What is the Travel Rule?
Introduced in 2019 by the Financial Action Task Force (FATF), an intergovernmental body setting global anti-money laundering protocols, FATF Recommendation #16 proposes a consistent strategy to tackle money laundering and terrorist financing in the crypto industry.
This rule mandates Virtual Asset Service Providers (VASPs) (also known as cryptoasset service providers in the UK) to exchange transaction details — such as sender and recipient identities — for transactions exceeding a specified limit.
Member states tailor these guidelines to their local crypto industries.

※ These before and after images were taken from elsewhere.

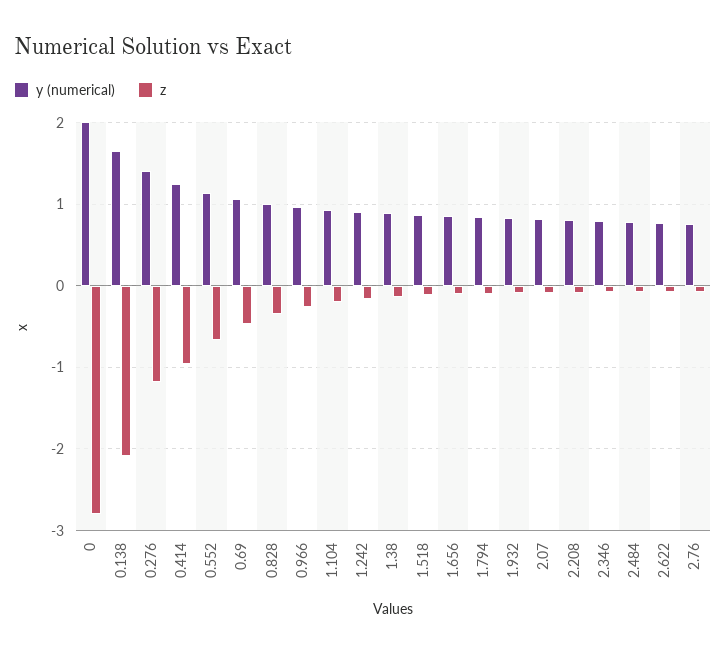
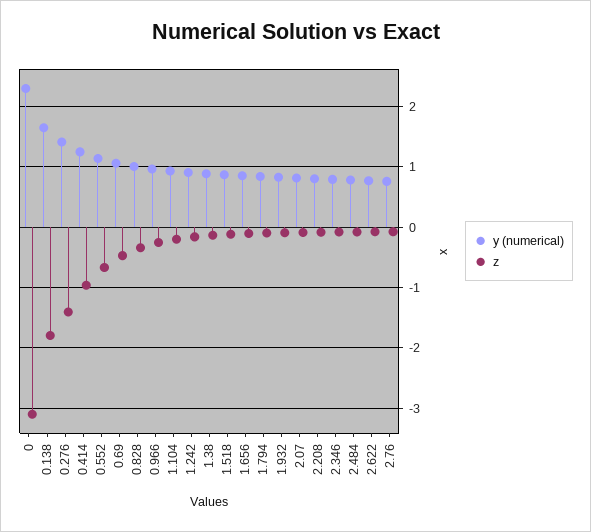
y (numerical), 0: 2 -> 2.3
z, 0: -2.8 -> -3.1
z, 0.138: -2.1 -> -1.8
z, 0.276: -1.2 -> -1.4

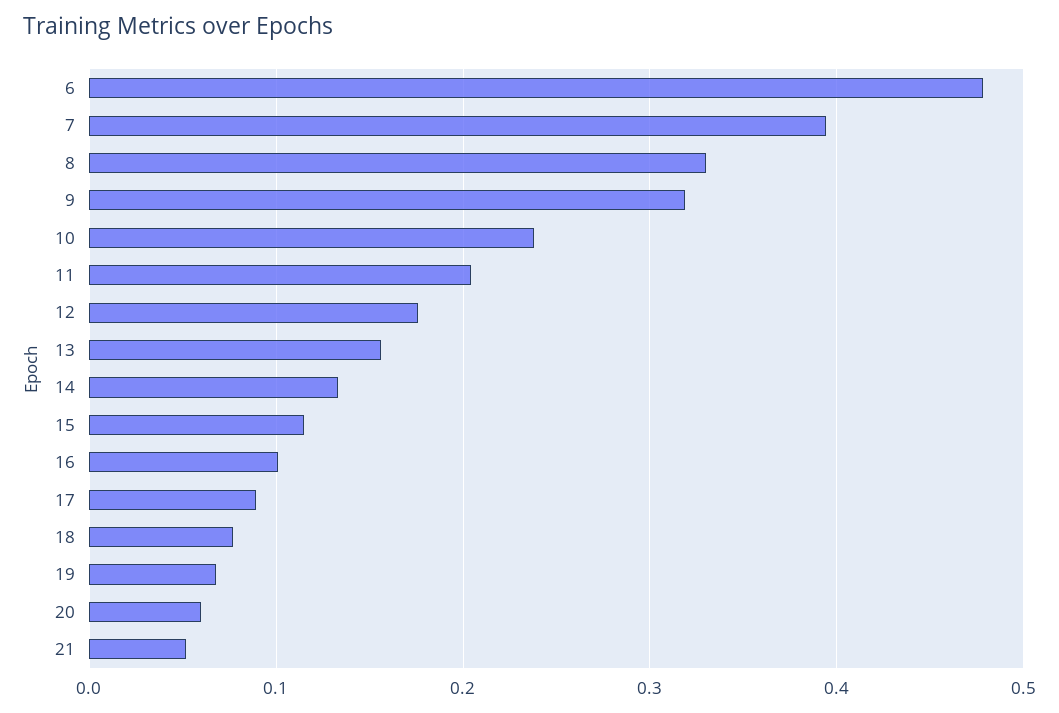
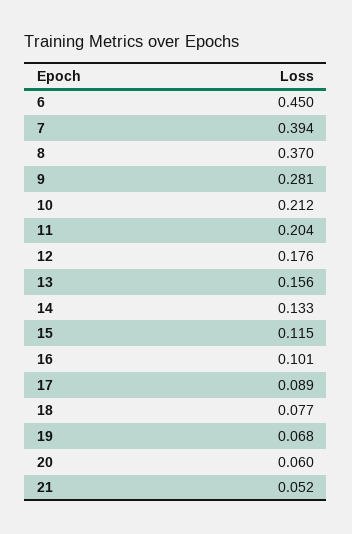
6: 0.48 -> 0.45
8: 0.33 -> 0.37
9: 0.32 -> 0.281
10: 0.24 -> 0.212

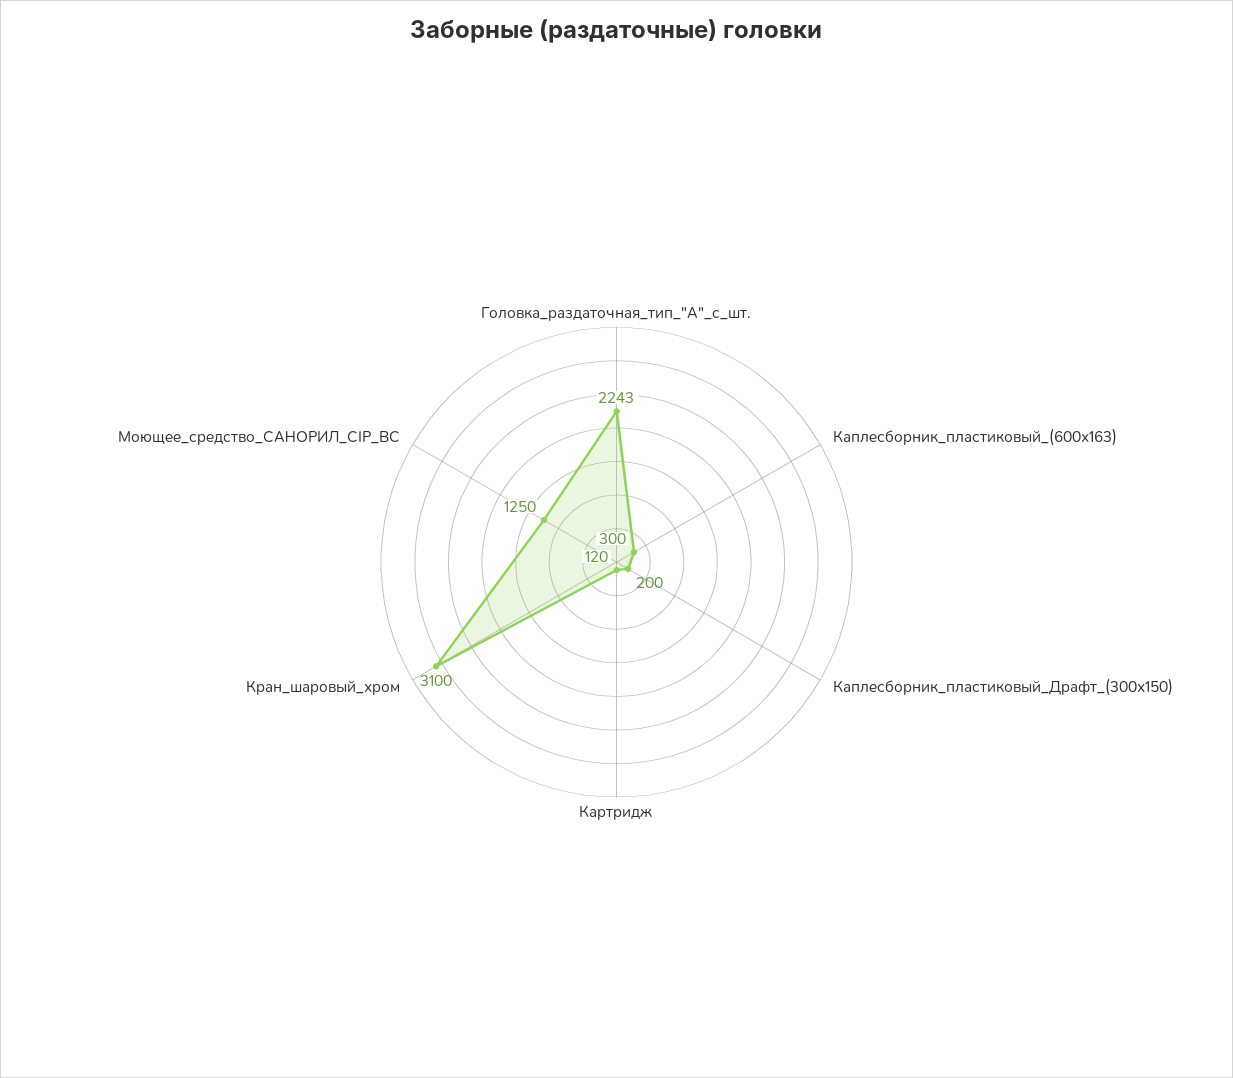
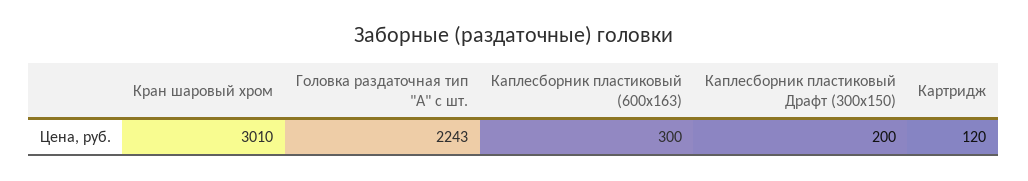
Кран_шаровый_хром: 3100 -> 3010
Моющее_средство_САНОРИЛ_CIP_BC: 1250 -> none

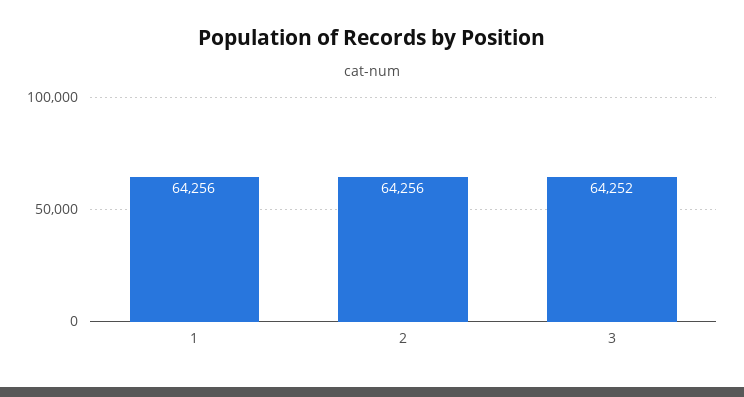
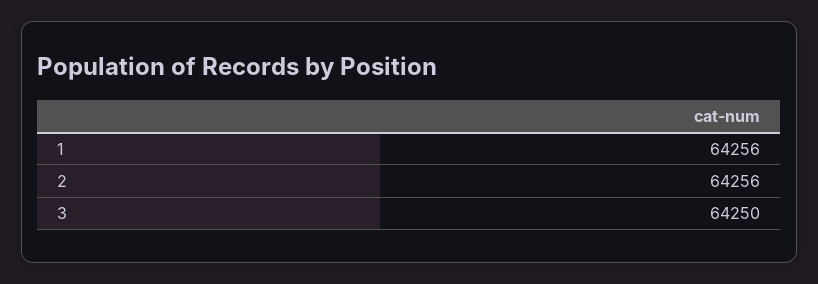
3: 64252 -> 64250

For instance, in the U.S., the travel rule applies to transactions exceeding $3,000, necessitating VASPs to share data such as the execution date, transaction amount, and provider identity.
Contrastingly, in the UK, all transactions mandate at least the beneficiary's name, with additional information required for transactions over €1,000.
The specific information required, as well as the rule's applicability to transactions involving self-hosted wallets, may differ across jurisdictions.
The following data is shared between Virtual Asset Service Providers as a minimum, supplementing any additional details required by individual regulators:
- Sender and recipient names
- Sender's account number (crypto address)
- Account numbers of both sender and recipient.
Primarily introduced to prevent terrorist financing and money laundering, the Crypto Travel Rule holds further importance for several reasons:
- It ensures compliance of crypto enterprises with sanctions.
- It simplifies the process for law enforcement to request transaction data.
- As a global crypto rule, it could pave the way for more standardized crypto regulation.
Transactions between VASPs
When executing transactions above a certain size to a customer of another Virtual Asset Service Provider (VASP), you’ll need to provide at least the name of the beneficiary (i.e., the person to whom you are sending the assets), which we’ll then supplement, where required, with any details we hold, such as the destination account address.
We expect a wait of no more than 5 minutes for 98% of transactions while the information is verified between parties and committed to the blockchain, (or rejected). In the other roughly 2% of the cases, the receiving VASP may require additional information, delaying the transaction slightly more.
Transactions to non-custodial wallets
For transfers to non-custodial wallets, we’ll collect the beneficiary name only. For inbound transfers exceeding 1,000 euros originator details may be requested at a later date.
When you initiate a withdrawal to another exchange, we gather and transmit the necessary information for that exchange to process the transaction. It's important to note that the receiving exchange makes the final decision on whether to accept or reject the transaction.
Rejections may occur if there is a discrepancy between the name associated with your account in our records and the one registered with the receiving exchange. Another possibility is if the receiving exchange's transaction monitoring systems detect a potential issue with the transaction.
Should a transaction be rejected, we will promptly notify you via email and suggest that you either attempt the withdrawal again, or reach out to the receiving exchange for further clarification.
Uphold has partnered with Notabene to ensure Travel Rule Compliance.
Our Third Party vendor risk team has performed a thorough security and privacy assessment on Notabene to ensure that their security controls adhere to the highest security standards.
Notabene is SOC2 Type II certified and compliant with both EU and UK GDPR.